→ **ACTIVITY 1**:
In the Breaking Bad essay, condense the paragraph that begins "But this is all fundamentally a lie" into a short bulleted list that keeps its main facts.
→ **ACTIVITY 2**:
Using the Breaking Bad essay, decide whether each statement agrees with the text. Answer yes or no for each one, quoting the words of the text that settle it.
(a) Walt invites Jesse over for dinner in the season five episode "Buyout."
(b) Walt makes his final choice while sitting alone in a bar in New Mexico.
(c) The essay says Walt's decision is driven only by a desire to fix what he has broken.
→ **ACTIVITY 3**:
Answer each question using the Breaking Bad essay.
(a) What business does Walt tell Jesse he is in?
(b) Whom does Walt see on the TV?
(c) To whom does Walt confess when he returns home?

→ **DOCUMENT SECTION**:
┌──

It's clear the Walt we see in Breaking Bad is driven by failure and resentment.  Whether that resentment is fairly earned or not (this is a separate debate from the subject of this essay, but probably a little bit of both!), this is how he feels and this is what will inform his decisions from here on out.  And as we see over the next couple of seasons, these decisions lead to victory for Walt and death and destruction for all who get in his way.  By the time he's ascended his to throne, this desire for his own glorification above all else has calcified itself in Walt's mind.  When he invites Jesse over for dinner in the season five episode "Buyout," Walt shows him that his meth empire is all he has left and as such he is in the "empire business."  His desire to control his destiny has lead him to a place where he has as little choice as ever, so what can he do but trudge on and continue to up the body count?

But this is all fundamentally a lie.  Walt has always had the choice to stop all of this and atone for his sins, but due to a combination of stubbornness and circumstance he holds out until the final episodes.  It is then, when sitting alone in a bar in New Hampshire that he finally makes the (correct) choice to end all of this and do what he can to free those who remain from their burdens.  Is this decision driven in part by spite at seeing Gretchen and Elliott on the TV?  Yes, but it's clearly also motivated by a desire to fix what he's broken.  When he returns home and confesses to Skyler ("I did it for me.  I liked it.  I was good at it.  And I was....I was alive."), it's perhaps his first truly honest moment of the show.*  Throughout the show, Walt uses his agency to make terrible choice after terrible choice.  What the finale communicates then is that no matter what you've done, you always still have the choice to do something that at least resembles good.

└──

(Data drawn from a collection)
┌──

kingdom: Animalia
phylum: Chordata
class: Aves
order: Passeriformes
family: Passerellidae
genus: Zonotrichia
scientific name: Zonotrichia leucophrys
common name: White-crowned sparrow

└──
┌──

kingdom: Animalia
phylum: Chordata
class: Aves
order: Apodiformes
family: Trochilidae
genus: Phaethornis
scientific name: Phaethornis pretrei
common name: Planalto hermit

└──

→ **EXPECTED OUTPUT 1**:
- Walt always had the choice to stop and atone, but stubbornness and circumstance keep him going until the final episodes.
- Sitting alone in a bar in New Hampshire, he finally chooses to end it all and free those who remain from their burdens.
- The decision comes partly from spite at seeing Gretchen and Elliott on TV, but also from a desire to fix what he has broken.
- His confession to Skyler at home, that he did it for himself, liked it, was good at it and felt alive, is perhaps his first truly honest moment.
- Throughout the show he uses his agency to make terrible choices.
- The finale shows that, no matter what you have done, you can still choose something that at least resembles good.

→ **EXPECTED OUTPUT 2**:
(a) Yes: "When he invites Jesse over for dinner in the season five episode "Buyout,""
(b) No: "sitting alone in a bar in New Hampshire"
(c) No: "Is this decision driven in part by spite at seeing Gretchen and Elliott on the TV? Yes"

→ **EXPECTED OUTPUT 3**:
(a) The "empire business."
(b) Gretchen and Elliott.
(c) Skyler.